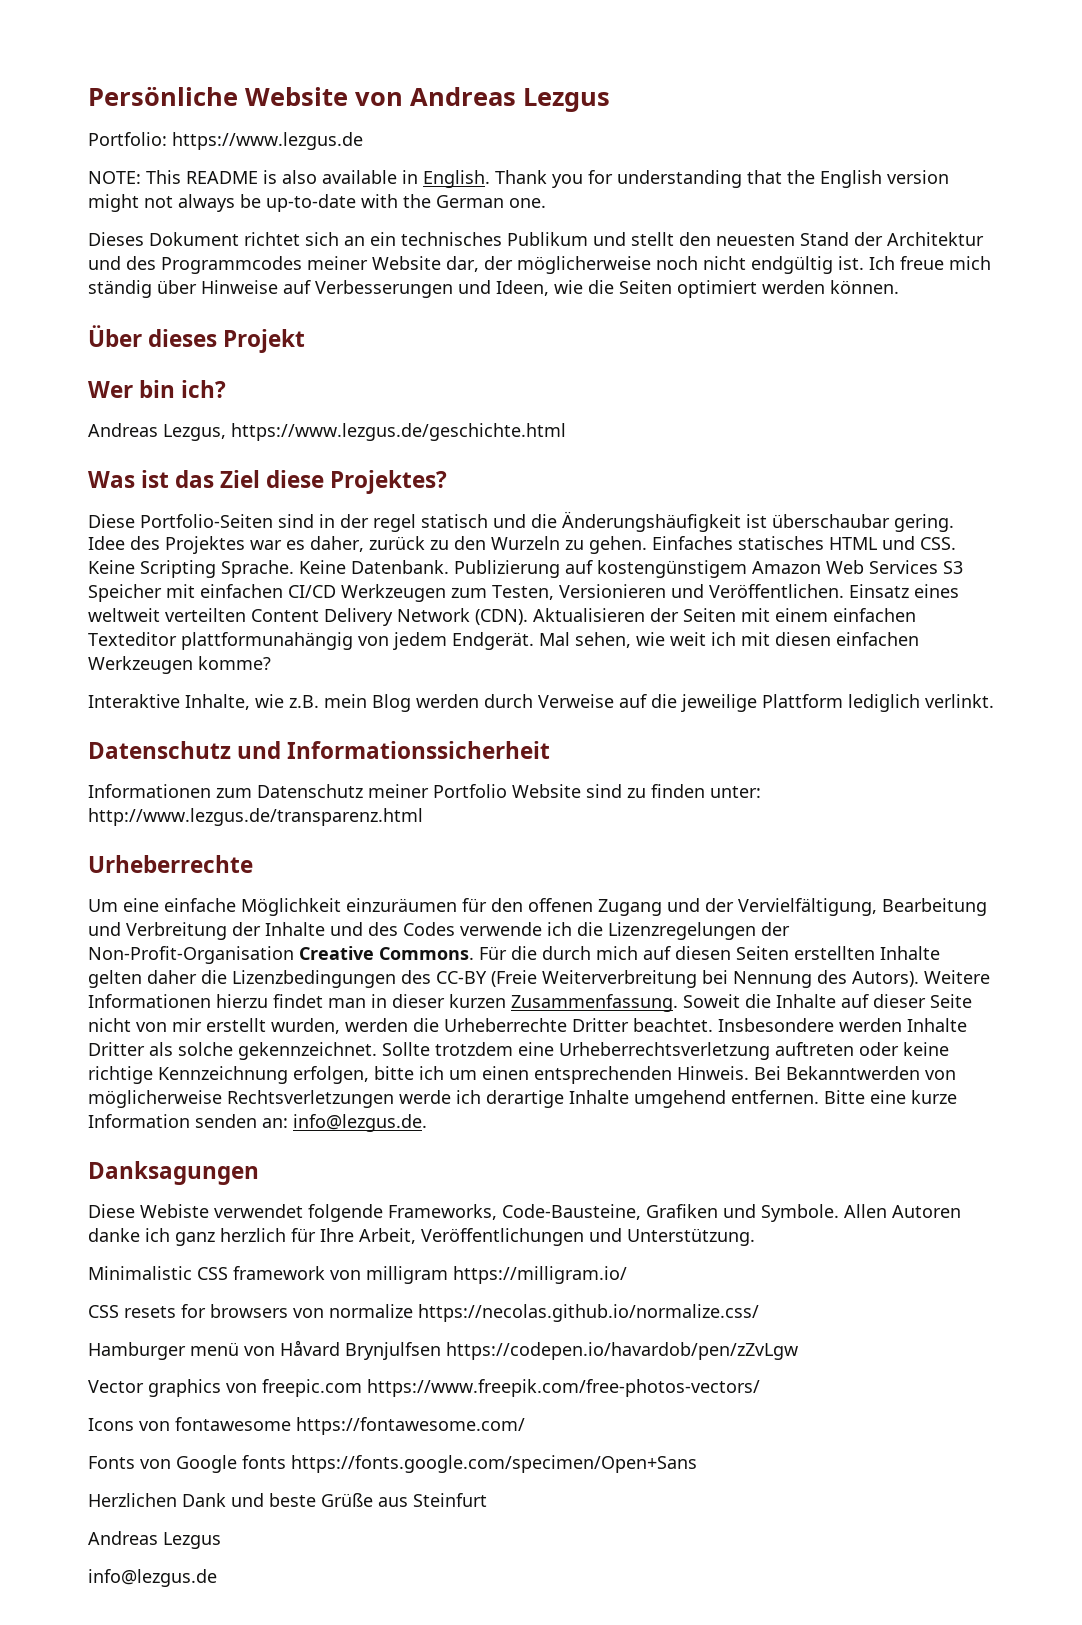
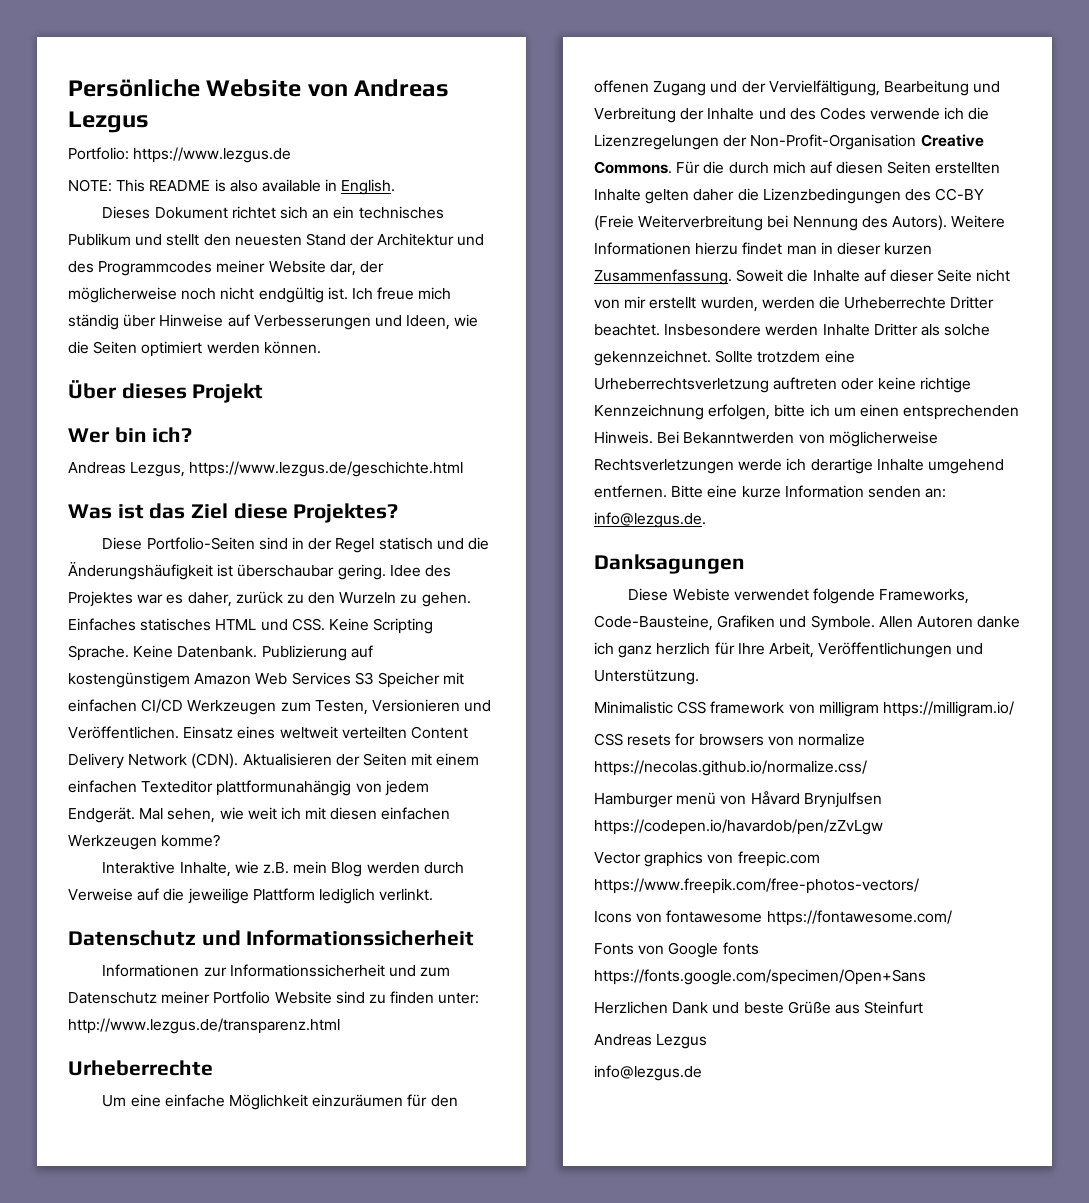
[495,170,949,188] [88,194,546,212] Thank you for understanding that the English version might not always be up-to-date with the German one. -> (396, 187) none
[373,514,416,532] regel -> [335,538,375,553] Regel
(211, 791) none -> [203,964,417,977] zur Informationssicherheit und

---

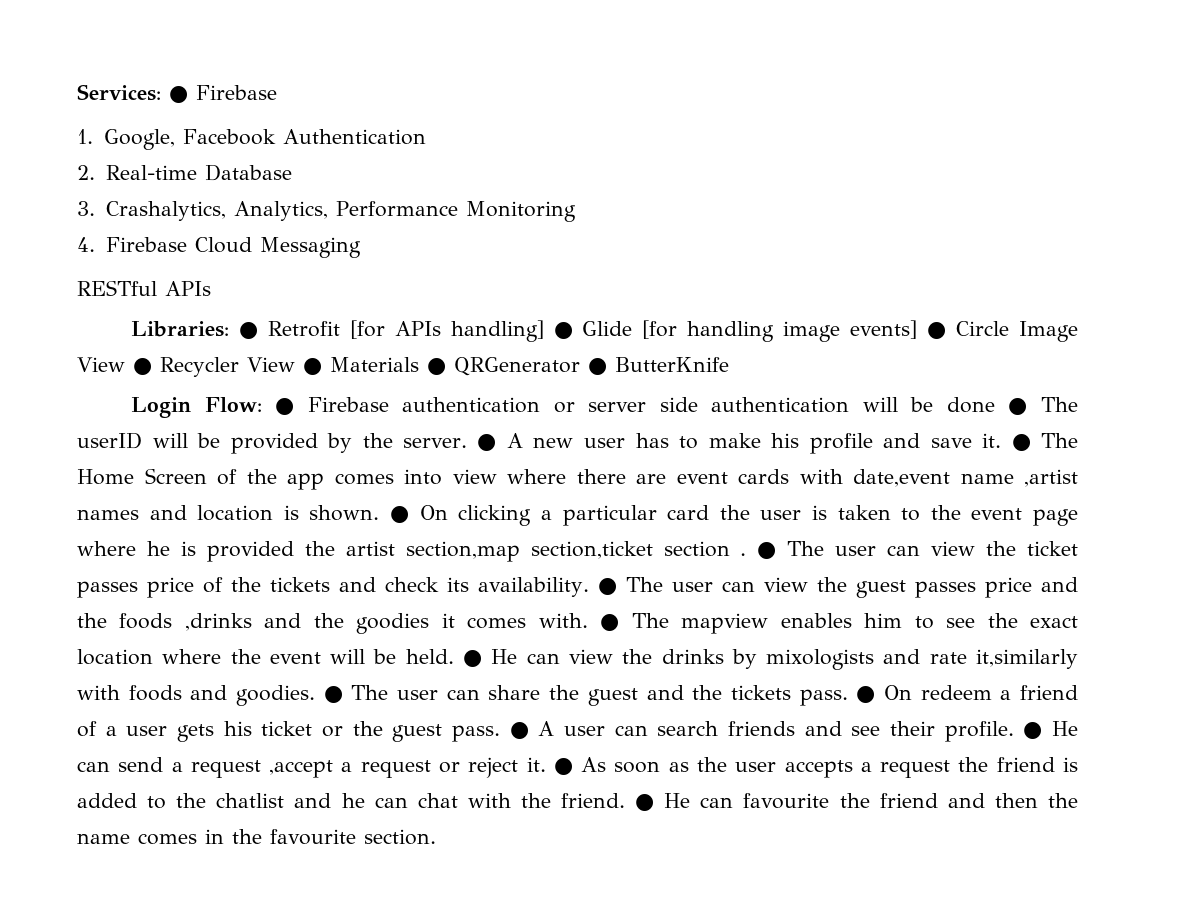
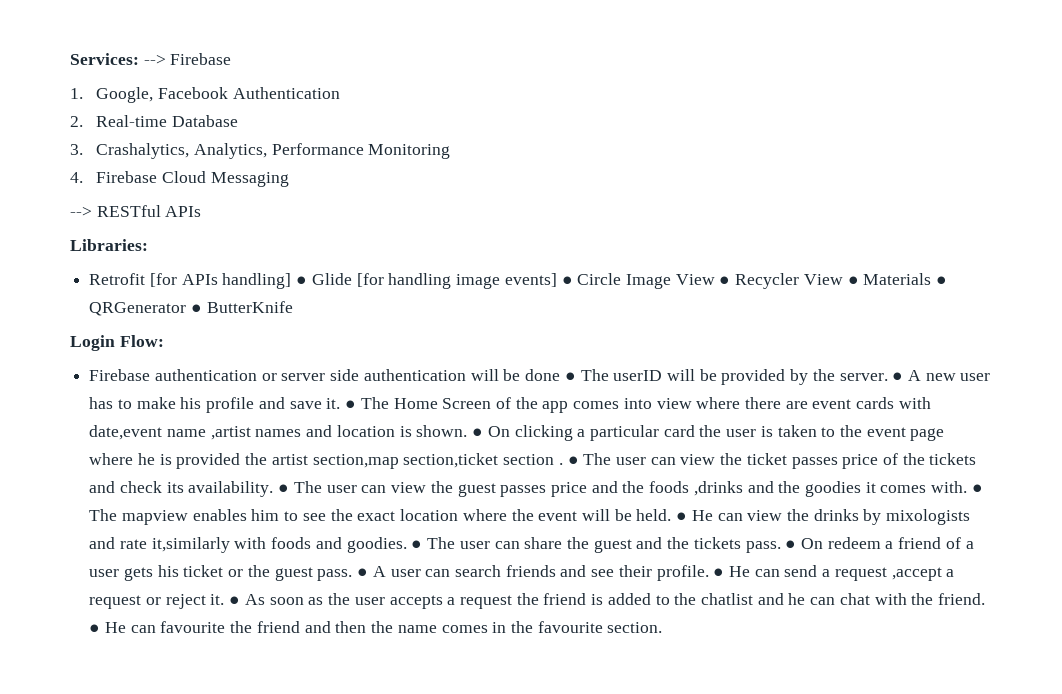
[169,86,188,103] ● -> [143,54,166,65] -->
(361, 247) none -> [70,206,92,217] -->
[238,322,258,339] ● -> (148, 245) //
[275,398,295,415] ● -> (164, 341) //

- TASK OBJECTIVE
Send back exactly the lines of the listing above starting at the one with "[169,86,188,103] ● -> [143,54,166,65] -->" and ending at the one with "[275,398,295,415] ● -> (164, 341) //", inclusive, and no others.

- SOLUTION FOR THIS TASK
[169,86,188,103] ● -> [143,54,166,65] -->
(361, 247) none -> [70,206,92,217] -->
[238,322,258,339] ● -> (148, 245) //
[275,398,295,415] ● -> (164, 341) //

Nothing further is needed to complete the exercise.